Again, that’s a lot. Scott’s book, like Stephenson’s, runs over 400 pages, features a cast of thousands, and progresses out of sequence. Casual readers dipping in and out before bedtime might find Scott’s narrative impenetrable. Scott also does something many thriller novelists find distasteful: he spends time ruminating over how his massively convoluted plot traumatizes his characters. Even if his protagonists win, they can’t return to their old lives.
It bears repeating that Scott introduces so many plot elements that he cannot possibly resolve every one. Some plot elements, like a massive invasive plague, get briefly mentioned before they’re forgotten. I understand why Scott introduces so many threads, reflecting his audience’s persistent awareness of economic injustice, constant wildfires and end-of-days hurricanes, and Covid. Because today’s reality is a constant barrage of things that plan to kill you.
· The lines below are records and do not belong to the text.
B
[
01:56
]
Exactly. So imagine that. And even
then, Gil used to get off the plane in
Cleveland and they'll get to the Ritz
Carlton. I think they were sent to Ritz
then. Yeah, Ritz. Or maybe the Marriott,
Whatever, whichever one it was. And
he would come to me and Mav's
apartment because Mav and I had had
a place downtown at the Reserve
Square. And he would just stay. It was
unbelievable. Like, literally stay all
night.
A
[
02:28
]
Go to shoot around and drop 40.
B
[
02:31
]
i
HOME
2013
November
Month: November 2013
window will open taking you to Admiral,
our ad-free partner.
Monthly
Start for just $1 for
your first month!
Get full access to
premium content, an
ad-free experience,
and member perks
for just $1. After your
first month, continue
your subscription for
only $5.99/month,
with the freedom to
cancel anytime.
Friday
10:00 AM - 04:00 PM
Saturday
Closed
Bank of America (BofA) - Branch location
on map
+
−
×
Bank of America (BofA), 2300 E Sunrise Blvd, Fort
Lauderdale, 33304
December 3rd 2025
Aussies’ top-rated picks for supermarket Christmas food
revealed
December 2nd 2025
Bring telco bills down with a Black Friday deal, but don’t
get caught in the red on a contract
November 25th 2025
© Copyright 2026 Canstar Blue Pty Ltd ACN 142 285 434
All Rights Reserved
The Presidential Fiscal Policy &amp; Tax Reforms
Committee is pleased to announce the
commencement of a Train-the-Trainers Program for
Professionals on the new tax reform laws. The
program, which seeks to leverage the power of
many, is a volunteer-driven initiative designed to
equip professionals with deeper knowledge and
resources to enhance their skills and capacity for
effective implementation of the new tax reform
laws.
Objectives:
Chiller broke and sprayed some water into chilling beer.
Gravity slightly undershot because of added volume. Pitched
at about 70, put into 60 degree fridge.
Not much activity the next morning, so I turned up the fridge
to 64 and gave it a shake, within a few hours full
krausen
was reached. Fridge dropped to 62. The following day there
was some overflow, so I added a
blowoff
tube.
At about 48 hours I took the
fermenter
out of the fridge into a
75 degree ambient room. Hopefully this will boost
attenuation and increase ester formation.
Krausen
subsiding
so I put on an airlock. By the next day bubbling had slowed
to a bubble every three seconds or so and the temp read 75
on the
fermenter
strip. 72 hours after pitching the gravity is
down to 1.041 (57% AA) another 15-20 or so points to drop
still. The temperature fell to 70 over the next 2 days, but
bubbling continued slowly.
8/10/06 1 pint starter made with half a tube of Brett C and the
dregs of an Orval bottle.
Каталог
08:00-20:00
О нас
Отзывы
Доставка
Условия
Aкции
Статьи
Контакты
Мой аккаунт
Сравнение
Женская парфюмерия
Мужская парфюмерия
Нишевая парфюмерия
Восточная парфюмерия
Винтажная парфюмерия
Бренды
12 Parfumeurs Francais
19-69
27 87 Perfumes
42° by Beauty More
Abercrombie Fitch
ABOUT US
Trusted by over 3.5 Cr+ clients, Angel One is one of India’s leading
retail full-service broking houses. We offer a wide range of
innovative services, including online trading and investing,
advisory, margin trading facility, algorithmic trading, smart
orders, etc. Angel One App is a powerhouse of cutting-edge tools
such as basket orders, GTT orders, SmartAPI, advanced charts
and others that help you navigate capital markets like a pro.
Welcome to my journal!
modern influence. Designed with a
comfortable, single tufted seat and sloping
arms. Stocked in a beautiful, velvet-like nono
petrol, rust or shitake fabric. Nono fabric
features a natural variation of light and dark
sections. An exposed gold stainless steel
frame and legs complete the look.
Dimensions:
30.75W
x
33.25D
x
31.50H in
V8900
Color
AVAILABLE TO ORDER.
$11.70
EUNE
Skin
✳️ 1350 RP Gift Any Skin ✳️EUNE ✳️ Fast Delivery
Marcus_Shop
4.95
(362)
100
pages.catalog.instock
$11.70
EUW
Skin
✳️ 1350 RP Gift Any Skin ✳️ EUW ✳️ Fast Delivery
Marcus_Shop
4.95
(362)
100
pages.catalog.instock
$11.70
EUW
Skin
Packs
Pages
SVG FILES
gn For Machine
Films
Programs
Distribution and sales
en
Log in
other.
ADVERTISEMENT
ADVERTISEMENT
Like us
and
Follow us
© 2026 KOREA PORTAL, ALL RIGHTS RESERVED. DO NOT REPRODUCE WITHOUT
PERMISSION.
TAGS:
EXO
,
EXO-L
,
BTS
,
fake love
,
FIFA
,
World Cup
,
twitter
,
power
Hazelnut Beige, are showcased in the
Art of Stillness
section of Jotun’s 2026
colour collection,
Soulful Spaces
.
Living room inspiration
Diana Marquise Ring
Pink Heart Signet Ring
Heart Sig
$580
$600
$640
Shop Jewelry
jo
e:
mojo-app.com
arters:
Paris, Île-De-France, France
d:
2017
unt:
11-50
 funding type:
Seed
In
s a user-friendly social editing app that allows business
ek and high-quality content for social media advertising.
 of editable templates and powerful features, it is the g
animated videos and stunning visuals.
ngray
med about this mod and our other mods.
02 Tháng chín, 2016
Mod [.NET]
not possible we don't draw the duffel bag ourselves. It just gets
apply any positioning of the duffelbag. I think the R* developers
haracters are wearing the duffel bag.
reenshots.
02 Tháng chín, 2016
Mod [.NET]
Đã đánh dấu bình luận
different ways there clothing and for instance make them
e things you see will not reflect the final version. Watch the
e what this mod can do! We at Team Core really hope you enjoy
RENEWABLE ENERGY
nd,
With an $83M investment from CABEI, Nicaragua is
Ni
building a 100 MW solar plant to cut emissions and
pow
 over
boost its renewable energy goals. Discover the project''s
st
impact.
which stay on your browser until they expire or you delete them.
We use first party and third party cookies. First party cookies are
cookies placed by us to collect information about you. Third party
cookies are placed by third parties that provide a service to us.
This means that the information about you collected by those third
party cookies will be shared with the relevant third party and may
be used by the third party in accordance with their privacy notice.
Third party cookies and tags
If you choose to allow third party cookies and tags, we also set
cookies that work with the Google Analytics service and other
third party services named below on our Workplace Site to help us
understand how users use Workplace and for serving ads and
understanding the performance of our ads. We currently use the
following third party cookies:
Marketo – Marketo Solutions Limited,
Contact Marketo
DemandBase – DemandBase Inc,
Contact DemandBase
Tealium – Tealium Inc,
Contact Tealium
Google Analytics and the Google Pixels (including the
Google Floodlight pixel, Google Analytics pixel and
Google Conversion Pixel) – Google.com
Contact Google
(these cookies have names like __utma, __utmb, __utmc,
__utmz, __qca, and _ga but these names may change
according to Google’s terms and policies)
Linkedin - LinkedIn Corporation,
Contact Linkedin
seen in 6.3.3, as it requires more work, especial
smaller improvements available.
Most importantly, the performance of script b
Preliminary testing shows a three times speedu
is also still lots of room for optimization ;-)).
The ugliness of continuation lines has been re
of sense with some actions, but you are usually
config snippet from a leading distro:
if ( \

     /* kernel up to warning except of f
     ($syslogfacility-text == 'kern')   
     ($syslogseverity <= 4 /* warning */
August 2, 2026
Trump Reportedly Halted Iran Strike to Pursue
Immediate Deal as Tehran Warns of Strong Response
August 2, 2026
Perhaps, in that regard, Scott’s novel is a “thriller” because it reflects the roller coaster we’re all trapped on. Where Tom Clancy or John le Carré wrote thrillers about worst-case scenarios for the Cold War, Scott writes about the directionless world Americans find themselves trapped within today. We aren’t speeding toward nuclear conflagration anymore; like Billie, our world is just spiraling, and nobody appears to be at the controls.
Scott writes with a relentless pace that doesn’t let readers pause for breath. His chapters are short, several under one page, and nearly all end with cliffhangers or revelations so shocking, you can practically hear the soap-opera organ music. But even that feels remarkably familiar. Because under his law enforcement bluster and pacing, Scott is ultimately writing about us.